Securitização da dívida ativa: entre o velho e o novo

A venda de créditos vencidos e líquidos, de propriedade da Administração Pública, denominados em seu conjunto como dívida ativa, já foi tida como solução para as supostas ineficiências da execução fiscal. Sobretudo em estados e municípios, administrar e cobrar dívida ativa podem ser extremamente caros. Hoje a mesma solução vem sendo apontada, inclusive em âmbito federal, como estratégia de receita em tempos de retração econômica. Entre a velha e a nova demanda perduram entretanto incontáveis dificuldades, mas que já podem, em virtude de avanços regulatórios no âmbito tanto das finanças públicas quanto do mercado de capitais, serem em boa parte superadas.

A venda da dívida ativa mais conhecida se dá por meio da securitização. Securitizar dívida ativa é nada mais do que ceder, onerosamente e mediante veículos específicos de colocação de valores mobiliários, créditos a favor da Fazenda Pública, cuja certeza e liquidez foram devidamente apuradas.

Em que pesem discussões sobre possíveis violações à LRF e ao art. 167, IV, da CF, a securitização da dívida ativa encontra respaldo na regra da cedibilidade geral dos créditos nos termos do Código Civil, no entendimento de que a regra constitucional não abrange créditos resultantes de novação dos débitos tributários por programas de parcelamento e, ainda, em provimentos do Senado Federal.

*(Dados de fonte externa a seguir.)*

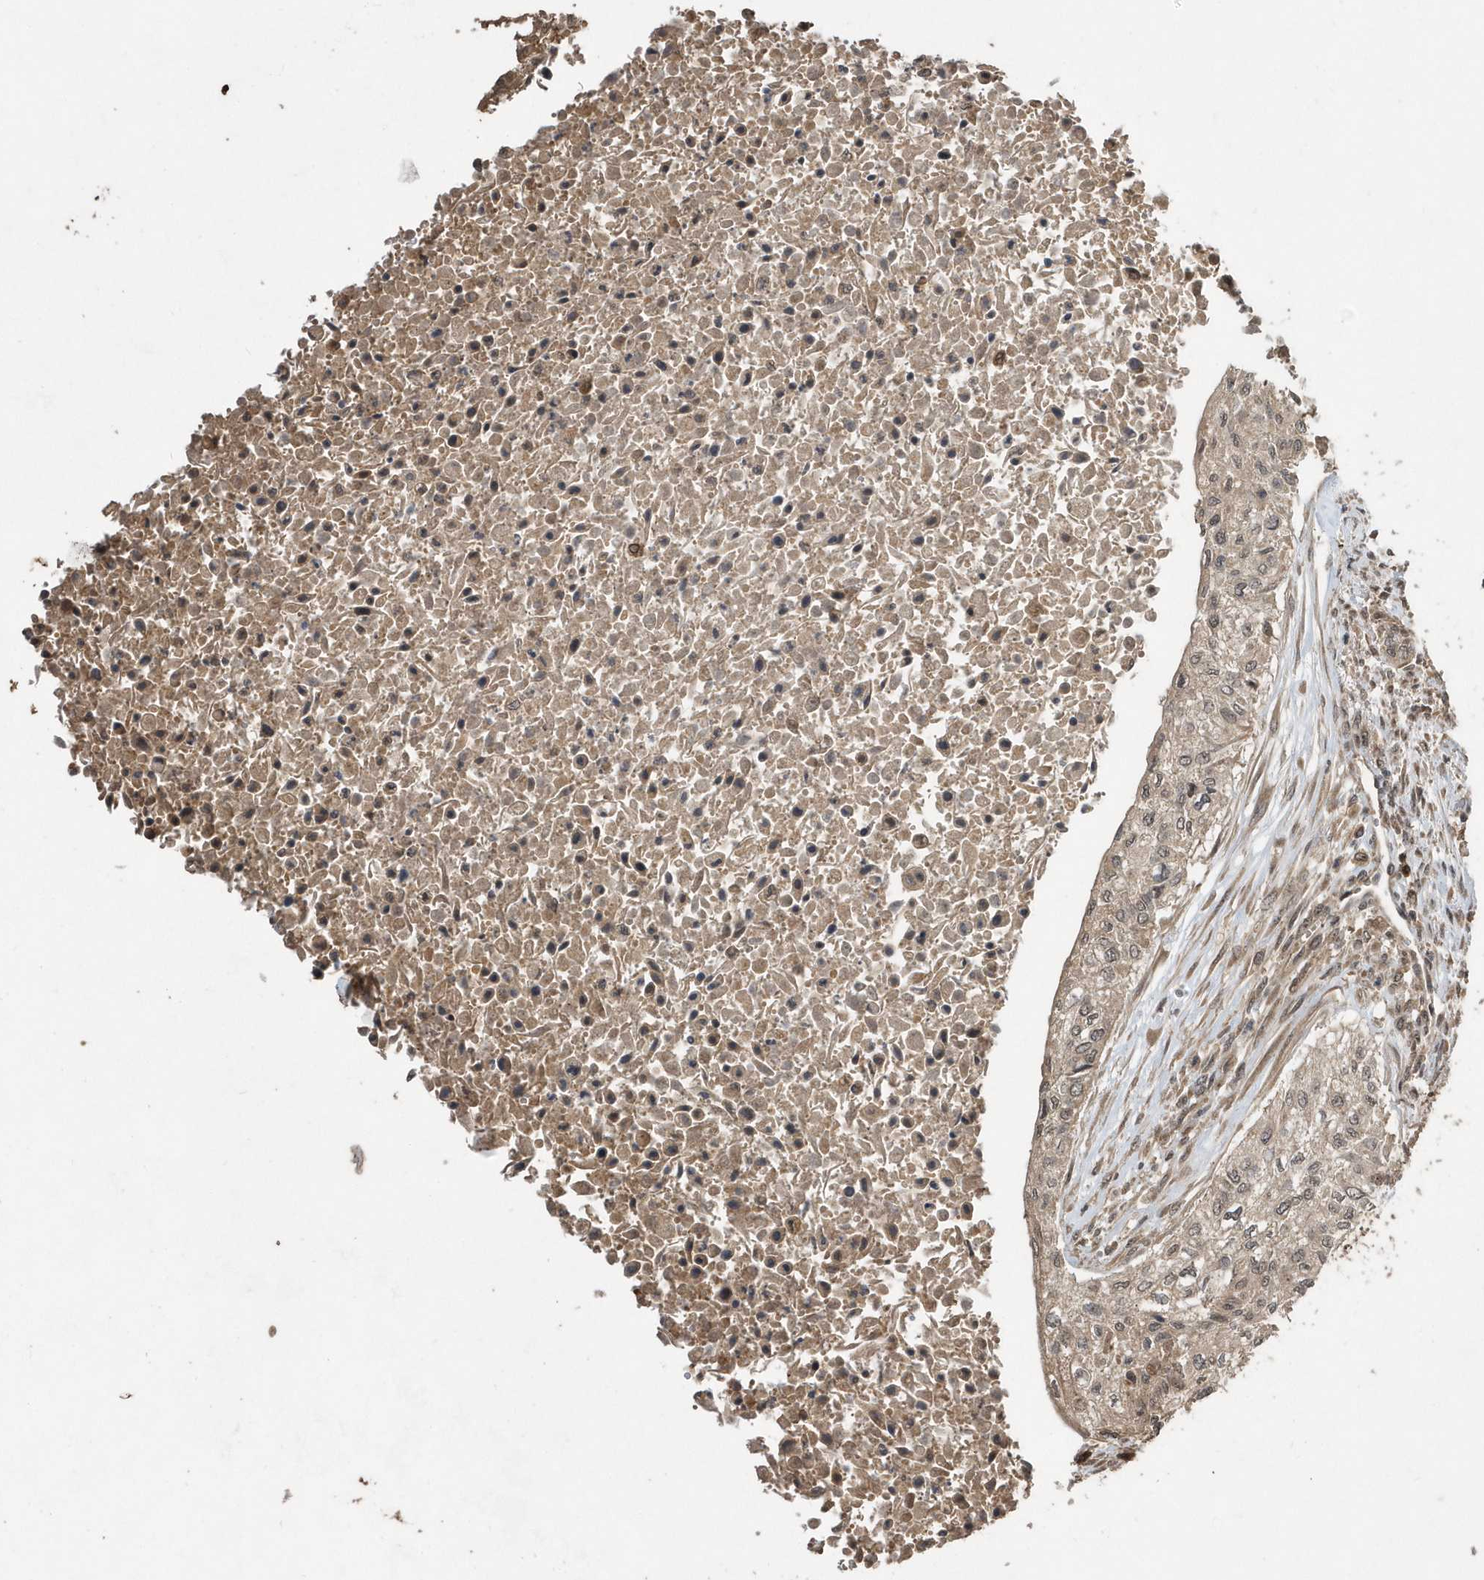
{"staining": {"intensity": "weak", "quantity": ">75%", "location": "cytoplasmic/membranous,nuclear"}, "tissue": "urothelial cancer", "cell_type": "Tumor cells", "image_type": "cancer", "snomed": [{"axis": "morphology", "description": "Urothelial carcinoma, High grade"}, {"axis": "topography", "description": "Urinary bladder"}], "caption": "Immunohistochemistry (IHC) image of neoplastic tissue: urothelial cancer stained using immunohistochemistry (IHC) demonstrates low levels of weak protein expression localized specifically in the cytoplasmic/membranous and nuclear of tumor cells, appearing as a cytoplasmic/membranous and nuclear brown color.", "gene": "WASHC5", "patient": {"sex": "male", "age": 35}}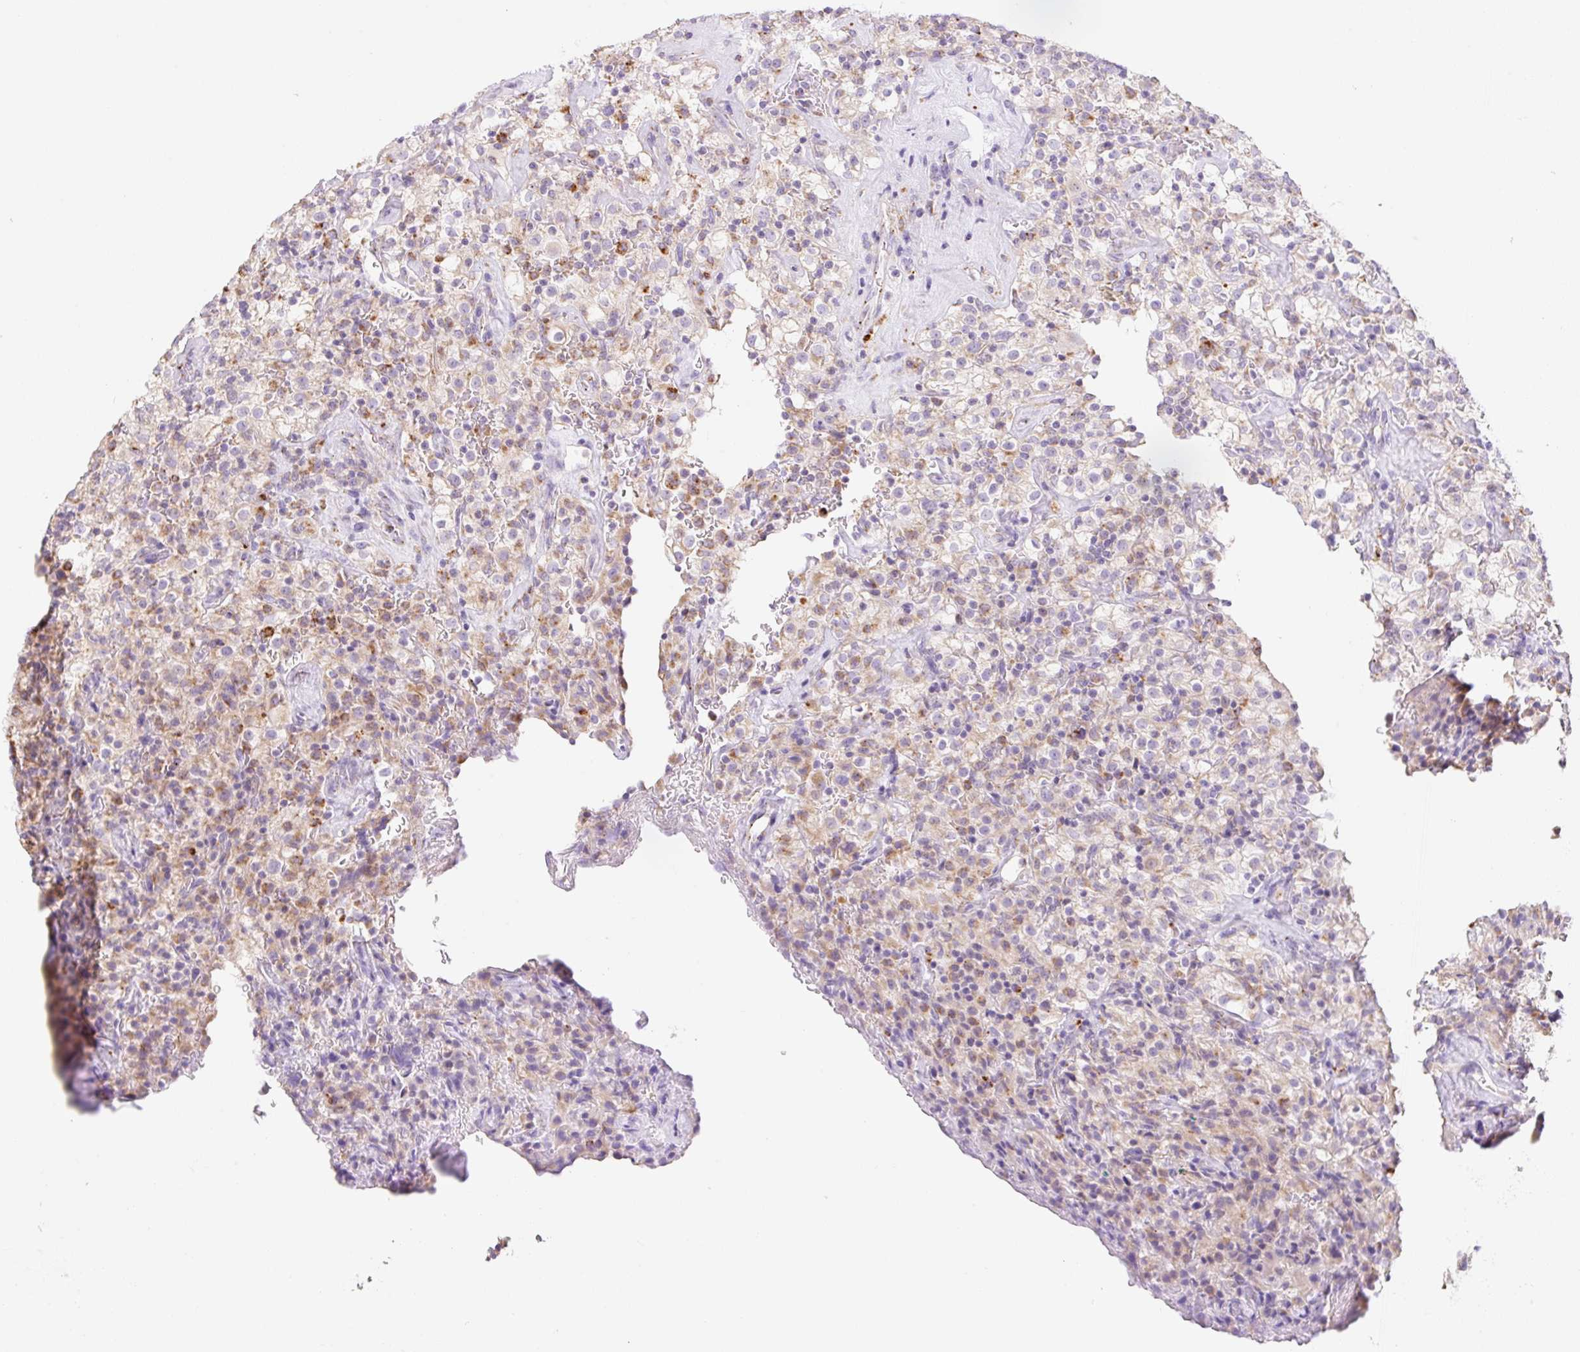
{"staining": {"intensity": "weak", "quantity": "25%-75%", "location": "cytoplasmic/membranous"}, "tissue": "renal cancer", "cell_type": "Tumor cells", "image_type": "cancer", "snomed": [{"axis": "morphology", "description": "Adenocarcinoma, NOS"}, {"axis": "topography", "description": "Kidney"}], "caption": "Immunohistochemistry (IHC) image of neoplastic tissue: renal cancer (adenocarcinoma) stained using immunohistochemistry (IHC) shows low levels of weak protein expression localized specifically in the cytoplasmic/membranous of tumor cells, appearing as a cytoplasmic/membranous brown color.", "gene": "CLEC3A", "patient": {"sex": "female", "age": 74}}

O mais recente de todos, a Res. 17/2015, que alterou a Res. 43/2001, esclareceu ser vedado aos entes federativos tão somente a cessão “pro solvendo”, isto é, a transferência do fluxo de recebimentos relativos aos direitos creditórios da dívida ativa de forma não definitiva, com cláusula revogatória, com a assunção pelo ente público da responsabilidade pelo efetivo pagamento a cargo do contribuinte ou com qualquer outra espécie de compromisso financeiro caracterizado como operação de crédito.

Resta claro, por isso, que outros tipos de cessão estão autorizados, bastando que o cedente não se responsabilize pela solvência da dívida. Assim, o risco do crédito é transferido aos investidores cessionários, cuja remuneração depende do grau de sucesso na recuperação dos créditos envolvidos na operação. Dessa forma, a dívida ativa cedida representará a transferência integral para o cessionário do risco de crédito, configurando-se uma mera alienação de ativos.

Nesse contexto, as melhores práticas sugerem a utilização de empresas estatais (tais como a CPSec, na sua 3ª emissão, ou a CADIP/RS, na sua 8ª emissão) ou de FIDCs, que são os veículos da securitização. Comumente são previamente instituídos fundos especiais para o recebimento dos créditos em cobrança administrativa. Em um segundo momento, os direitos creditórios alocados ao fundo são adquiridos pelas empresas estatais ou pelos FIDCs, quem paga por tais direitos com recursos decorrentes da emissão de valores mobiliários (debêntures ou quotas). Os debenturistas ou quotistas são, então, indiretamente pagos pelos devedores cedidos.

A operação pressupõe, contudo, leis específicas, cuja aprovação requer algum amadurecimento e, portanto, tempo. Essa a razão de a União encontrar-se um passo atrás de alguns estados e municípios, já que aguarda pela tramitação do PLC 181/2015, que modifica o CTN, e do PLO 3337/2015, ambos dispondo sobre a cessão de créditos da dívida ativa. Tais projetos de lei são atualmente apreciados pela Comissão de Finanças e Tributação da Câmara dos Deputados.

O interesse do mercado por tais valores mobiliários concilia-se perfeitamente com as velhas necessidades de modernização da recuperação de créditos públicos e também com as novas demandas de geração de receitas públicas. Em meio à crise fiscal que acomete os entes públicos, e graças ao progresso de acertados e estáveis marcos regulatórios, está aí uma grande oportunidade para a economia nacional.